While the CSA may spell out expectations between the PEO and the client, if the law imposes a duty, that duty runs to the PEO irrespective of the CSA’s language. Stated another way, because a client is “responsible” under a contract to do or not do something does not mean the PEO will not ultimately be liable. The PEO may end up holding the bag, with a dubious remedy of suing the client for costs and fees expended in defending and settling a matter.

Under current law, a PEO can find itself classified as a “joint” or “dual” employer with the client. If the PEO, by contract or otherwise, maintains any control over the client’s employees, it probably is a dual employer. Once dual employment is established, the harassed employee can look to both the PEO and the client for redress and damages. If the PEO has assumed training responsibilities under the CSA, as if often the case, liability may be absolute.

Best practice dictates that prior to forming the PEO-client relationship, three critical questions must be asked:

  • What preventive measures does the client already have?
  • What issues are percolating within the workforce?
  • What do regulatory agencies already know?

Existing Preventive Practices:
What to Ask and Why

Every employer is under an affirmative duty to have an effective policy designed to root out and prevent sexual harassment. At a bare minimum, the prospective client should easily produce:

  • A current updated written policy;
  • A record of training all employees;

and

  • Proof that required postings and distributions of information sheets have been made.

To be minimally compliant, the written policy must:

  • Define unacceptable conduct;
  • Make it easy for an employee to report harassment of any nature;
  • Have multiple reporting channels; and
  • Prohibit retaliation for reporting acts constituting harassment.

It is not enough to have a written policy. There must also be effective annual training, especially for supervisors. The definition of who is a supervisor is very broad. Anyone who can effectively recommend action related to hiring, firing, transferring, promoting, rewarding, disciplining, discharging, or taking action upon employee grievances is a supervisor. Do the training records document effective and regular training of the entire workforce? If not, watch out.

A good indicator of poor human resource management is when the basic documents cannot immediately be produced. Beware of the client who is making an effort to offload its human resource problems. Cleaning up these problems will eliminate the profit in the contract and lead to troublesome future relations between the PEO and the client.

Checklist of Dos and Don’ts

  • Do have a legitimate reason for asking for the information.
  • Do ask for information that is absolutely necessary.
  • Don’t ask for information that is designed to disclose a disability under state or federal law.
  • Don’t ask for information, except loss runs, designed to discover workers’ compensation history.
  • Do treat the information as confidential and have a written policy to protect the information.
  • For information that may disclose gender, age, or marital status, do have the potential client provide data in a summary format only.
  • Do treat the potential employees or client as applicants for employment with your company. They have all the same protections under state and federal laws.

What is Already There:
What to Ask and Why

Because the PEO may be a dual employer, understanding what has already occurred is absolutely critical. Ongoing problems become the PEO’s ongoing problems.

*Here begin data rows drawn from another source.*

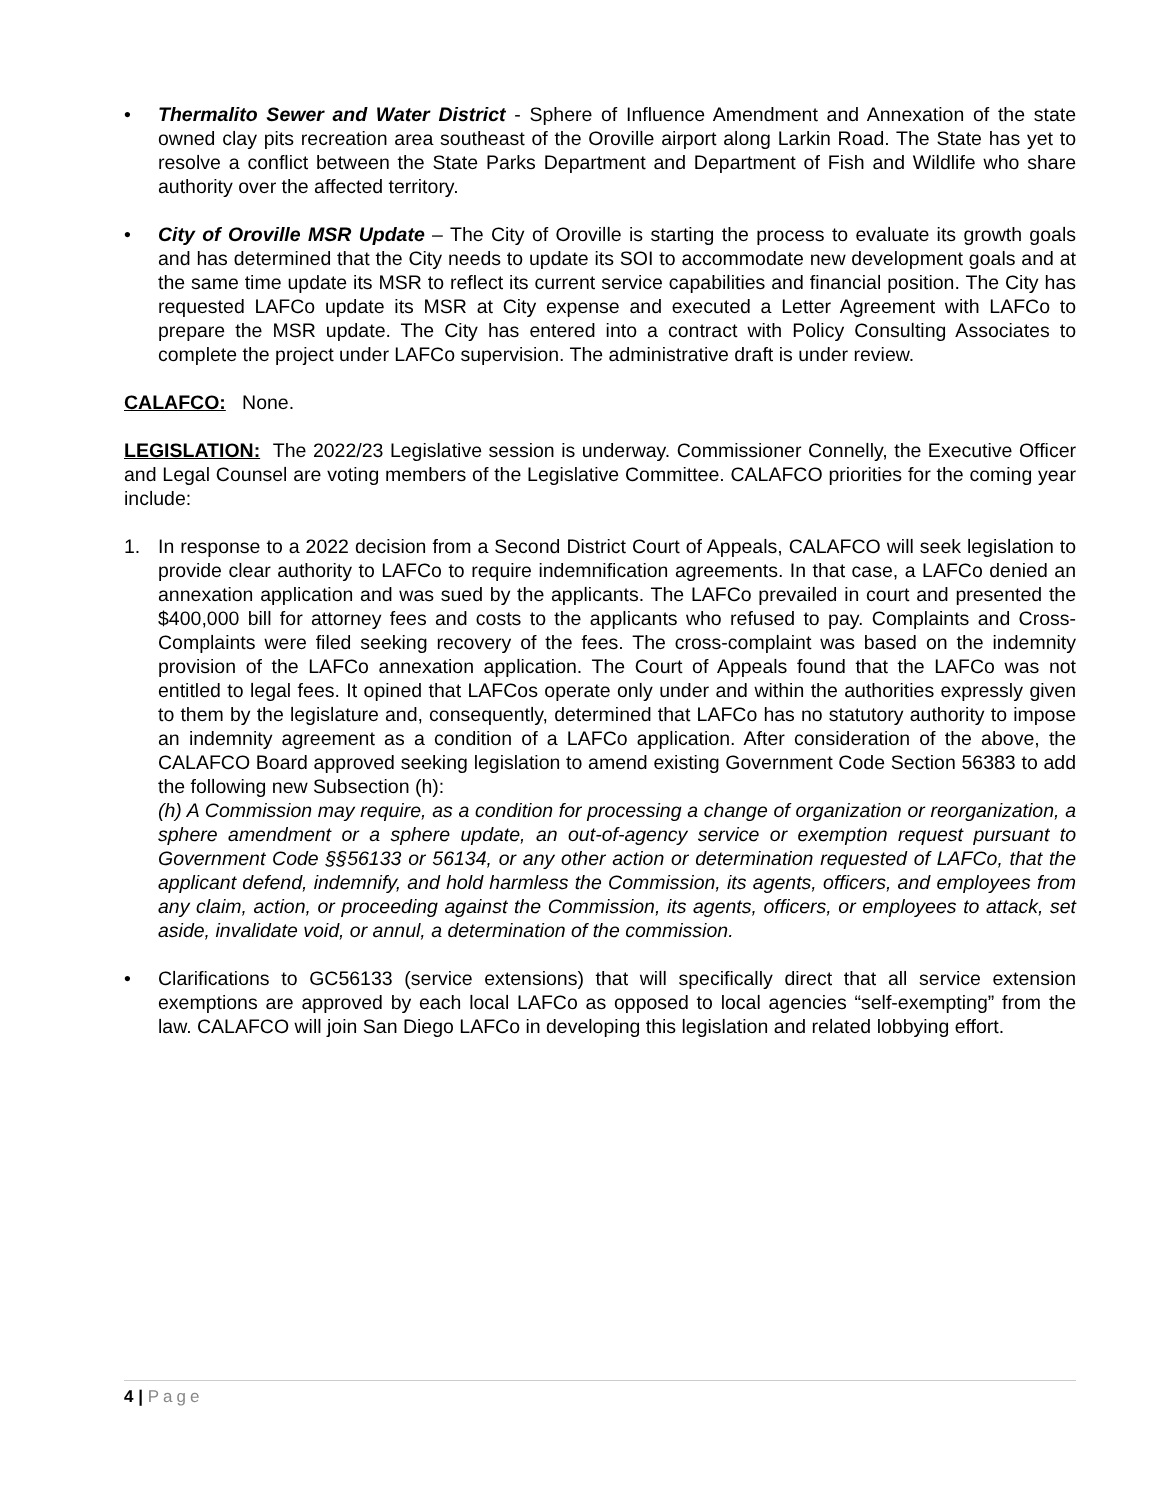• Thermalito Sewer and Water District - Sphere of Influence Amendment and Annexation of the state owned clay pits recreation area southeast of the Oroville airport along Larkin Road. The State has yet to resolve a conflict between the State Parks Department and Department of Fish and Wildlife who share authority over the affected territory.
• City of Oroville MSR Update – The City of Oroville is starting the process to evaluate its growth goals and has determined that the City needs to update its SOI to accommodate new development goals and at the same time update its MSR to reflect its current service capabilities and financial position. The City has requested LAFCo update its MSR at City expense and executed a Letter Agreement with LAFCo to prepare the MSR update. The City has entered into a contract with Policy Consulting Associates to complete the project under LAFCo supervision. The administrative draft is under review.
CALAFCO: None.
LEGISLATION: The 2022/23 Legislative session is underway. Commissioner Connelly, the Executive Officer and Legal Counsel are voting members of the Legislative Committee. CALAFCO priorities for the coming year include:
1. In response to a 2022 decision from a Second District Court of Appeals, CALAFCO will seek legislation to provide clear authority to LAFCo to require indemnification agreements. In that case, a LAFCo denied an annexation application and was sued by the applicants. The LAFCo prevailed in court and presented the $400,000 bill for attorney fees and costs to the applicants who refused to pay. Complaints and Cross-Complaints were filed seeking recovery of the fees. The cross-complaint was based on the indemnity provision of the LAFCo annexation application. The Court of Appeals found that the LAFCo was not entitled to legal fees. It opined that LAFCos operate only under and within the authorities expressly given to them by the legislature and, consequently, determined that LAFCo has no statutory authority to impose an indemnity agreement as a condition of a LAFCo application. After consideration of the above, the CALAFCO Board approved seeking legislation to amend existing Government Code Section 56383 to add the following new Subsection (h):
(h) A Commission may require, as a condition for processing a change of organization or reorganization, a sphere amendment or a sphere update, an out-of-agency service or exemption request pursuant to Government Code §§56133 or 56134, or any other action or determination requested of LAFCo, that the applicant defend, indemnify, and hold harmless the Commission, its agents, officers, and employees from any claim, action, or proceeding against the Commission, its agents, officers, or employees to attack, set aside, invalidate void, or annul, a determination of the commission.
• Clarifications to GC56133 (service extensions) that will specifically direct that all service extension exemptions are approved by each local LAFCo as opposed to local agencies “self-exempting” from the law. CALAFCO will join San Diego LAFCo in developing this legislation and related lobbying effort.
4 | Page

First, ask whether any complaints have been made, and if so, how each complaint was resolved. Even unsubstantiated, “closed” complaints can resurface to haunt the PEO. What changes occurred because of the complaint? Several courts have indicated that even if a complaint cannot be substantiated, some action, such as additional training, must be taken. The client’s lack of action could signal that harassment complaints are not taken seriously.

PEOs should ask about the client’s exit interview process. Ask to see the checklist. If there isn’t one, why? There is obvious value in exit interviews. Be wary of a client that does not conduct them. If exit interviews are conducted, do they cover working relationships? Were problems disclosed about individuals still in the client’s employ? Were complaints “dropped” because the complaining person left? Were complaints made that were not substantiated? If so, did the complaints focus on existing employees who remain within the workforce?

These questions are hard to ask, but yield practical information. They point the PEO to weakness in the client’s management or lack of follow-through.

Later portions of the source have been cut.